Aufgabenstellung:
Beantworte anhand des Textes über Teilfälligkeiten die folgenden Punkte:
(a) In welchem Monat wird im ersten Beispiel über den Widerspruch entschieden?
(b) Welcher Umsatzsteuersatz gilt in diesem Beispiel einheitlich für die gesamte Angelegenheit?
(c) Worauf richtet sich die Stufenklage im zweiten Beispiel?

Angezeigter Text:
──────

Solche Teilfälligkeiten kommen auch in anderen Konstellationen in Betracht.
Beispiel:
Im Mai 2020 hatte der Anwalt einen Antrag auf Erlass einer einstweiligen Verfügung eingereicht. Das Gericht hatte die beantragte einstweilige Verfügung ohne mündliche Verhandlung noch im Mai erlassen. Der Antragsgegner hat Widerspruch eingelegt, über den im Juli 2020 entschieden wird.
Das gesamte einstweilige Verfügungsverfahren ist eine einzige Angelegenheit. Ungeachtet dessen ist mit dem Erlass der einstweiligen Verfügung zunächst einmal Fälligkeit der bis dahin angefallenen Vergütung nach § 8 Abs. 1 S. 2, 1. Var. RVG eingetreten, sodass der Anwalt seine bis dahin angefallene Vergütung mit 19 % Umsatzsteuer abrechnen konnte. Dadurch, dass sich die Angelegenheit aber aufgrund des Widerspruchs fortgesetzt hat und es sich insgesamt um eine einheitliche Angelegenheit handelt, die jetzt erst im Juli endet, gilt einheitlich der Umsatzsteuersatz von 16 %, sodass auch hier eine eventuell zuvor erteilte Rechnung hinsichtlich der Umsatzsteuer korrigiert werden muss. Man kann auch hier nicht von gesondert zu vergütenden Teilleistungen ausgehen.
Des Weiteren kommen Teilfälligkeiten auch bei Stufenklagen vor, da hier stufenweise entschieden wird.
Beispiel:
Im März 2020 erhebt der Anwalt für seinen Mandanten eine Stufenklage auf Auskunft und Zahlung eines nach Auskunftserteilung noch zu beziffernden Pflichtteils. Im Mai 2020 wird über die Auskunft verhandelt und der Antragsgegner zur Auskunft verurteilt. Nach Auskunftserteilung wird im Oktober 2020 über den Zahlungsantrag verhandelt und entschieden.

──────

Gesammeltes Material:

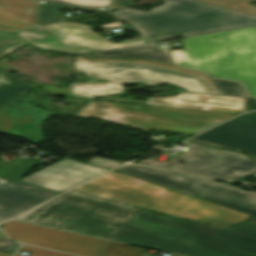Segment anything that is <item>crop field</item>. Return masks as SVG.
<instances>
[{"instance_id": "8a807250", "label": "crop field", "mask_w": 256, "mask_h": 256, "mask_svg": "<svg viewBox=\"0 0 256 256\" xmlns=\"http://www.w3.org/2000/svg\"><path fill=\"white\" fill-rule=\"evenodd\" d=\"M108 239L186 256H256V226L226 231L144 210Z\"/></svg>"}, {"instance_id": "ac0d7876", "label": "crop field", "mask_w": 256, "mask_h": 256, "mask_svg": "<svg viewBox=\"0 0 256 256\" xmlns=\"http://www.w3.org/2000/svg\"><path fill=\"white\" fill-rule=\"evenodd\" d=\"M74 190L184 217L222 229L249 218L245 213L115 171Z\"/></svg>"}, {"instance_id": "34b2d1b8", "label": "crop field", "mask_w": 256, "mask_h": 256, "mask_svg": "<svg viewBox=\"0 0 256 256\" xmlns=\"http://www.w3.org/2000/svg\"><path fill=\"white\" fill-rule=\"evenodd\" d=\"M151 12L122 8L111 13L129 22L145 43L256 26V16L197 0H163Z\"/></svg>"}, {"instance_id": "412701ff", "label": "crop field", "mask_w": 256, "mask_h": 256, "mask_svg": "<svg viewBox=\"0 0 256 256\" xmlns=\"http://www.w3.org/2000/svg\"><path fill=\"white\" fill-rule=\"evenodd\" d=\"M76 71L85 72L93 78H104L111 82L94 84L74 83L68 85L74 95L95 98L102 95H117L124 92V82H146L152 86L170 83L186 91L216 93L209 78L201 72L193 71L153 60L74 58Z\"/></svg>"}, {"instance_id": "f4fd0767", "label": "crop field", "mask_w": 256, "mask_h": 256, "mask_svg": "<svg viewBox=\"0 0 256 256\" xmlns=\"http://www.w3.org/2000/svg\"><path fill=\"white\" fill-rule=\"evenodd\" d=\"M175 64L244 82L256 98V27L183 38Z\"/></svg>"}, {"instance_id": "dd49c442", "label": "crop field", "mask_w": 256, "mask_h": 256, "mask_svg": "<svg viewBox=\"0 0 256 256\" xmlns=\"http://www.w3.org/2000/svg\"><path fill=\"white\" fill-rule=\"evenodd\" d=\"M141 210L72 190L16 220L108 238Z\"/></svg>"}, {"instance_id": "e52e79f7", "label": "crop field", "mask_w": 256, "mask_h": 256, "mask_svg": "<svg viewBox=\"0 0 256 256\" xmlns=\"http://www.w3.org/2000/svg\"><path fill=\"white\" fill-rule=\"evenodd\" d=\"M144 131L195 135L235 115L90 101L76 114Z\"/></svg>"}, {"instance_id": "d8731c3e", "label": "crop field", "mask_w": 256, "mask_h": 256, "mask_svg": "<svg viewBox=\"0 0 256 256\" xmlns=\"http://www.w3.org/2000/svg\"><path fill=\"white\" fill-rule=\"evenodd\" d=\"M127 174L202 198L248 214L249 222L256 223V192L245 191L215 179L164 171L137 165L116 169Z\"/></svg>"}, {"instance_id": "5a996713", "label": "crop field", "mask_w": 256, "mask_h": 256, "mask_svg": "<svg viewBox=\"0 0 256 256\" xmlns=\"http://www.w3.org/2000/svg\"><path fill=\"white\" fill-rule=\"evenodd\" d=\"M36 86L0 71V133L34 143L44 140L42 124L55 113L34 107L19 98Z\"/></svg>"}, {"instance_id": "3316defc", "label": "crop field", "mask_w": 256, "mask_h": 256, "mask_svg": "<svg viewBox=\"0 0 256 256\" xmlns=\"http://www.w3.org/2000/svg\"><path fill=\"white\" fill-rule=\"evenodd\" d=\"M91 26L72 22H60L14 32L28 44L71 55L109 48L142 44V38L122 41L119 44L105 40L92 32Z\"/></svg>"}, {"instance_id": "28ad6ade", "label": "crop field", "mask_w": 256, "mask_h": 256, "mask_svg": "<svg viewBox=\"0 0 256 256\" xmlns=\"http://www.w3.org/2000/svg\"><path fill=\"white\" fill-rule=\"evenodd\" d=\"M183 145L192 147L169 163L153 161L157 157L154 156L138 162V164L217 176L231 180L256 172V162L241 153L189 142ZM180 161L185 163L179 165Z\"/></svg>"}, {"instance_id": "d1516ede", "label": "crop field", "mask_w": 256, "mask_h": 256, "mask_svg": "<svg viewBox=\"0 0 256 256\" xmlns=\"http://www.w3.org/2000/svg\"><path fill=\"white\" fill-rule=\"evenodd\" d=\"M8 237L81 256H102L109 241L11 220L3 226Z\"/></svg>"}, {"instance_id": "22f410ed", "label": "crop field", "mask_w": 256, "mask_h": 256, "mask_svg": "<svg viewBox=\"0 0 256 256\" xmlns=\"http://www.w3.org/2000/svg\"><path fill=\"white\" fill-rule=\"evenodd\" d=\"M190 141L244 152L256 158V112L241 115Z\"/></svg>"}, {"instance_id": "cbeb9de0", "label": "crop field", "mask_w": 256, "mask_h": 256, "mask_svg": "<svg viewBox=\"0 0 256 256\" xmlns=\"http://www.w3.org/2000/svg\"><path fill=\"white\" fill-rule=\"evenodd\" d=\"M107 170L109 169L64 159L21 179L20 182L62 193Z\"/></svg>"}, {"instance_id": "5142ce71", "label": "crop field", "mask_w": 256, "mask_h": 256, "mask_svg": "<svg viewBox=\"0 0 256 256\" xmlns=\"http://www.w3.org/2000/svg\"><path fill=\"white\" fill-rule=\"evenodd\" d=\"M41 1L107 9L110 0H0V31L36 26Z\"/></svg>"}, {"instance_id": "d9b57169", "label": "crop field", "mask_w": 256, "mask_h": 256, "mask_svg": "<svg viewBox=\"0 0 256 256\" xmlns=\"http://www.w3.org/2000/svg\"><path fill=\"white\" fill-rule=\"evenodd\" d=\"M204 94L180 92L178 96L149 98L145 105L202 110ZM207 95L206 110L238 114L244 111L246 99L227 96Z\"/></svg>"}, {"instance_id": "733c2abd", "label": "crop field", "mask_w": 256, "mask_h": 256, "mask_svg": "<svg viewBox=\"0 0 256 256\" xmlns=\"http://www.w3.org/2000/svg\"><path fill=\"white\" fill-rule=\"evenodd\" d=\"M59 193L10 181L0 186V222Z\"/></svg>"}, {"instance_id": "4a817a6b", "label": "crop field", "mask_w": 256, "mask_h": 256, "mask_svg": "<svg viewBox=\"0 0 256 256\" xmlns=\"http://www.w3.org/2000/svg\"><path fill=\"white\" fill-rule=\"evenodd\" d=\"M87 57L153 59L172 64L169 49L159 50L155 42L93 52Z\"/></svg>"}, {"instance_id": "bc2a9ffb", "label": "crop field", "mask_w": 256, "mask_h": 256, "mask_svg": "<svg viewBox=\"0 0 256 256\" xmlns=\"http://www.w3.org/2000/svg\"><path fill=\"white\" fill-rule=\"evenodd\" d=\"M145 251V249L110 241L103 256H142Z\"/></svg>"}, {"instance_id": "214f88e0", "label": "crop field", "mask_w": 256, "mask_h": 256, "mask_svg": "<svg viewBox=\"0 0 256 256\" xmlns=\"http://www.w3.org/2000/svg\"><path fill=\"white\" fill-rule=\"evenodd\" d=\"M27 44L14 33L0 32V58Z\"/></svg>"}, {"instance_id": "92a150f3", "label": "crop field", "mask_w": 256, "mask_h": 256, "mask_svg": "<svg viewBox=\"0 0 256 256\" xmlns=\"http://www.w3.org/2000/svg\"><path fill=\"white\" fill-rule=\"evenodd\" d=\"M210 80L220 94L248 97L241 84L215 78H210Z\"/></svg>"}, {"instance_id": "dafd665d", "label": "crop field", "mask_w": 256, "mask_h": 256, "mask_svg": "<svg viewBox=\"0 0 256 256\" xmlns=\"http://www.w3.org/2000/svg\"><path fill=\"white\" fill-rule=\"evenodd\" d=\"M21 249H26V250L33 251L30 256H72V255H67V254H63V253H58V252H53V251H49V250L36 248V247H33V246H29V245H25ZM16 256H22V255H19L17 253Z\"/></svg>"}, {"instance_id": "00972430", "label": "crop field", "mask_w": 256, "mask_h": 256, "mask_svg": "<svg viewBox=\"0 0 256 256\" xmlns=\"http://www.w3.org/2000/svg\"><path fill=\"white\" fill-rule=\"evenodd\" d=\"M86 163L102 166V167H108V168H113L117 165H120L121 163L113 162V161H104L100 159L93 158ZM118 167V166H117Z\"/></svg>"}, {"instance_id": "a9b5d70f", "label": "crop field", "mask_w": 256, "mask_h": 256, "mask_svg": "<svg viewBox=\"0 0 256 256\" xmlns=\"http://www.w3.org/2000/svg\"><path fill=\"white\" fill-rule=\"evenodd\" d=\"M102 100H111V101H120V102H130V103H139L144 104L145 101L142 100H133V99H123V98H113V97H106L101 98Z\"/></svg>"}, {"instance_id": "4177f3b9", "label": "crop field", "mask_w": 256, "mask_h": 256, "mask_svg": "<svg viewBox=\"0 0 256 256\" xmlns=\"http://www.w3.org/2000/svg\"><path fill=\"white\" fill-rule=\"evenodd\" d=\"M116 26H120V23L119 22L111 23V24H108V25H105V26H100L98 28L102 29V28L109 27L108 30H111V28L116 27Z\"/></svg>"}, {"instance_id": "730fd06b", "label": "crop field", "mask_w": 256, "mask_h": 256, "mask_svg": "<svg viewBox=\"0 0 256 256\" xmlns=\"http://www.w3.org/2000/svg\"><path fill=\"white\" fill-rule=\"evenodd\" d=\"M5 236L2 234V232L0 231V241L4 238ZM0 256H12L11 254H5L3 252H0Z\"/></svg>"}, {"instance_id": "eef30255", "label": "crop field", "mask_w": 256, "mask_h": 256, "mask_svg": "<svg viewBox=\"0 0 256 256\" xmlns=\"http://www.w3.org/2000/svg\"><path fill=\"white\" fill-rule=\"evenodd\" d=\"M206 96L204 95L202 109H205Z\"/></svg>"}, {"instance_id": "ae1a2a85", "label": "crop field", "mask_w": 256, "mask_h": 256, "mask_svg": "<svg viewBox=\"0 0 256 256\" xmlns=\"http://www.w3.org/2000/svg\"><path fill=\"white\" fill-rule=\"evenodd\" d=\"M7 181H9V180H5V179H1V178H0V185L3 184V183H5V182H7Z\"/></svg>"}, {"instance_id": "d3111659", "label": "crop field", "mask_w": 256, "mask_h": 256, "mask_svg": "<svg viewBox=\"0 0 256 256\" xmlns=\"http://www.w3.org/2000/svg\"><path fill=\"white\" fill-rule=\"evenodd\" d=\"M254 175H255V174H254ZM254 177H256V175H255Z\"/></svg>"}]
</instances>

──────

Lösung:
(a) Im Juli 2020.
(b) 16 %.
(c) Auf Auskunft und auf Zahlung eines Pflichtteils, der nach der Auskunftserteilung noch zu beziffern ist.